---------- EXCERPTED DATA

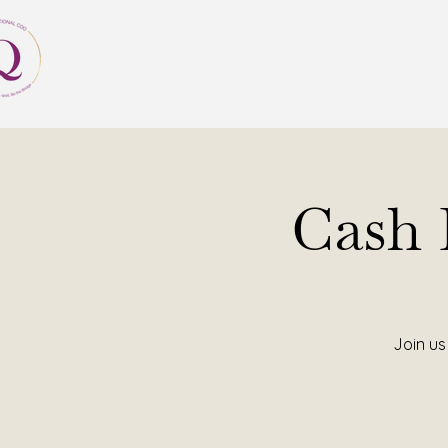
Cash
Join us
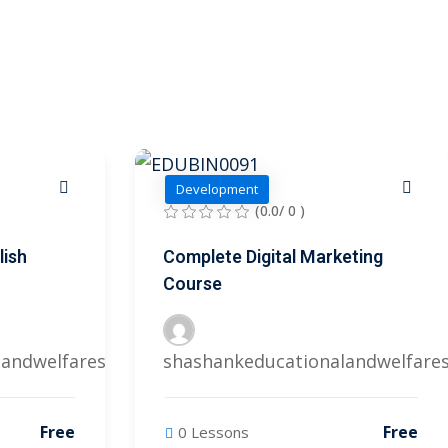
Development
(0.0/ 0 )
lish
Complete Digital Marketing
Course
landwelfares@gmail.com
shashankeducationalandwelfare
Free
Free
0 Lessons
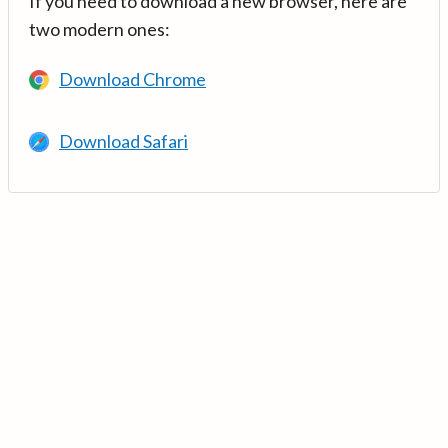
If you need to download a new browser, here are
two modern ones:
Download Chrome
Download Safari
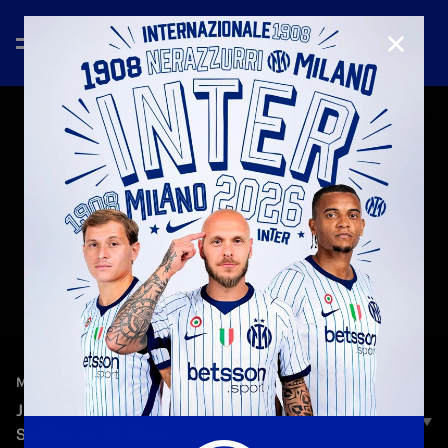
CLOSE
—
Dec 16th 2025
MATCH HIGHLIGHTS
JUVENTUS 0-1 INTER | HIGHLIGHTS |
SUPERCOPPA 2005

--------------------

→ TRY IT
Pull out every line in the listing above that contains the string "HIGHLIGHTS".

→ RESULT
MATCH HIGHLIGHTS
JUVENTUS 0-1 INTER | HIGHLIGHTS |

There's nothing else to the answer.